- DESCRIPTION OF THE TASK -
Return each line in the entries below that contains the word "which". Case counts, so only lines with that same capitalization qualify.

- DATASET ENTRIES -
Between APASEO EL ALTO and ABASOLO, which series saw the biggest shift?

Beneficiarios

...

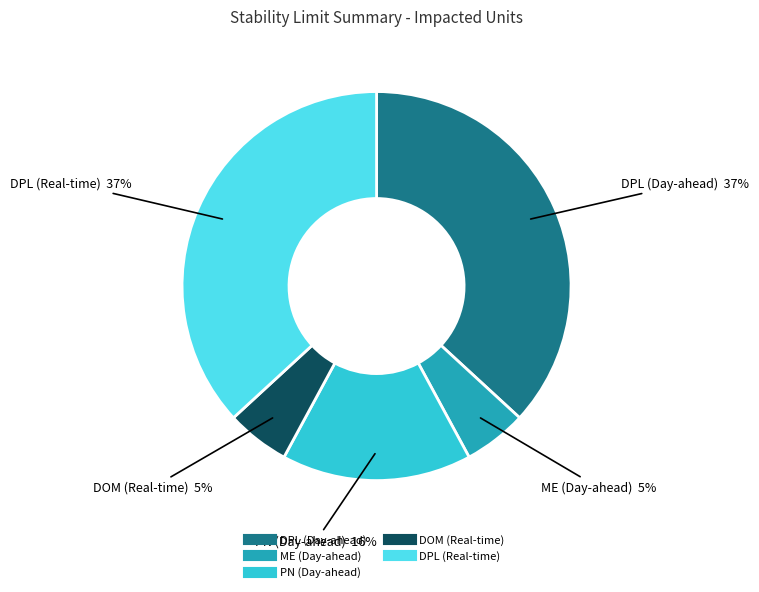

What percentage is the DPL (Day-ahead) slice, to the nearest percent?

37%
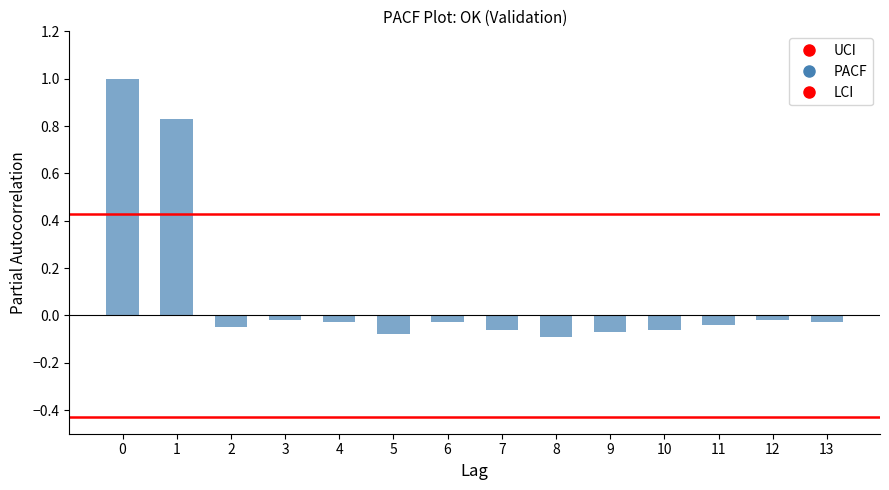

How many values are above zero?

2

- REPLY TO THE TASK -
Between APASEO EL ALTO and ABASOLO, which series saw the biggest shift?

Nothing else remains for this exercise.